* Tarea planteada A
Indique si cada afirmación concuerda con el fragmento sobre Alberto Fernández. Responda sí o no y cite las palabras del fragmento que lo deciden: (i) Durante la campaña, Fernández minimizaba la gravedad de la situación del país. (ii) Macri preparó a la población para meses problemáticos al instalarse en la Casa Rosada. (iii) Tras confirmarse su triunfo, Fernández mantuvo el facilismo proselitista.
* Tarea planteada B
Según el fragmento sobre Alberto Fernández, ¿por qué abandonó Fernández el facilismo proselitista una vez confirmado su triunfo electoral? Explíquelo, por favor, en una a tres oraciones.
* Tarea planteada C
Transcriba del fragmento sobre Alberto Fernández el tramo que va desde "No bien se confirmó" hasta "que lo incomodan.".

* Fragmento del documento
.....
Ingobernabilidad globalizada

Por James Neilson
Mientras estuvo en campaña, Alberto Fernández minimizaba la gravedad de la situación en que se encuentra el país y por lo tanto la magnitud del desafío que se proclamaba resuelto a enfrentar. Como muchos militantes de lo que ellos llaman el campo popular, daba a entender que, por ser todo lo malo culpa exclusiva de Mauricio Macri, desplazarlo sería más que suficiente para poner la Argentina en pie.

No bien se confirmó su triunfo electoral, empero, abandonó el facilismo proselitista no sólo porque sabía que a un nuevo mandatario siempre le conviene preparar la población para afrontar algunos meses problemáticos –algo que, desgraciadamente para él, Macri se negó a intentar cuando se instalaba en la Casa Rosada–, sino también porque primero tuvo que convencerse a sí mismo de que la tarea que estaba por emprender será muchísimo más difícil de lo que había imaginado. Será por tal razón que a menudo reaccione con un grado de enojo propio de quien teme ser desenmascarado cuando periodistas le plantean preguntas que lo incomodan.
.....
* Datos proporcionados
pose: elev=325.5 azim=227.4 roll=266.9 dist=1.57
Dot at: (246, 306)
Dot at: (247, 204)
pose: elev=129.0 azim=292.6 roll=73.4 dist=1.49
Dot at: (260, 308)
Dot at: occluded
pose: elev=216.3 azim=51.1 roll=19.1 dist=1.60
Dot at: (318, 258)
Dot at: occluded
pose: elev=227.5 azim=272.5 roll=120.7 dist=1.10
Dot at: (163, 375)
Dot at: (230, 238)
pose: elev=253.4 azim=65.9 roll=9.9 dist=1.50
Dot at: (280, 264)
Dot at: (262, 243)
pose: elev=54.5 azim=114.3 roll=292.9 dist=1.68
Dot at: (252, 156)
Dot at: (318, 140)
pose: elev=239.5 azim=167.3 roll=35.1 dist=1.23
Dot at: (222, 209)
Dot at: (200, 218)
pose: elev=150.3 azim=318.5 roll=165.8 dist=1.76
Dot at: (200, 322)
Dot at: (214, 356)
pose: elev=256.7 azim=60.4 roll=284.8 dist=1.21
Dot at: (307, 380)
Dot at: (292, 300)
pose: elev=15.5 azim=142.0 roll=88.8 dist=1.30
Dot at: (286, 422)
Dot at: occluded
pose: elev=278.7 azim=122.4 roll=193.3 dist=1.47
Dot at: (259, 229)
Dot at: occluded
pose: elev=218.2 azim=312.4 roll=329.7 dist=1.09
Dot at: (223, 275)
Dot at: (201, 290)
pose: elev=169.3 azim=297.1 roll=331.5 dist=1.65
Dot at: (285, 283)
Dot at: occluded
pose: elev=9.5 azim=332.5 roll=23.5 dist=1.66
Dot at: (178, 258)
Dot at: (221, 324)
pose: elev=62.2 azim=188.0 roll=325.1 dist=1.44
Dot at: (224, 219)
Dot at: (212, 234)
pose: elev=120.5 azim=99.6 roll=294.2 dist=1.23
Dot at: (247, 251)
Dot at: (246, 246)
.....
* Respuesta final A
(i) Sí: "Alberto Fernández minimizaba la gravedad de la situación en que se encuentra el país".
(ii) No: "Macri se negó a intentar cuando se instalaba en la Casa Rosada".
(iii) No: "abandonó el facilismo proselitista".

* Respuesta final B
Lo abandonó porque a un nuevo mandatario siempre le conviene preparar a la población para afrontar algunos meses problemáticos. Además, antes tuvo que convencerse a sí mismo de que la tarea que iba a emprender sería muchísimo más difícil de lo que había imaginado.

* Respuesta final C
No bien se confirmó su triunfo electoral, empero, abandonó el facilismo proselitista no sólo porque sabía que a un nuevo mandatario siempre le conviene preparar la población para afrontar algunos meses problemáticos –algo que, desgraciadamente para él, Macri se negó a intentar cuando se instalaba en la Casa Rosada–, sino también porque primero tuvo que convencerse a sí mismo de que la tarea que estaba por emprender será muchísimo más difícil de lo que había imaginado. Será por tal razón que a menudo reaccione con un grado de enojo propio de quien teme ser desenmascarado cuando periodistas le plantean preguntas que lo incomodan.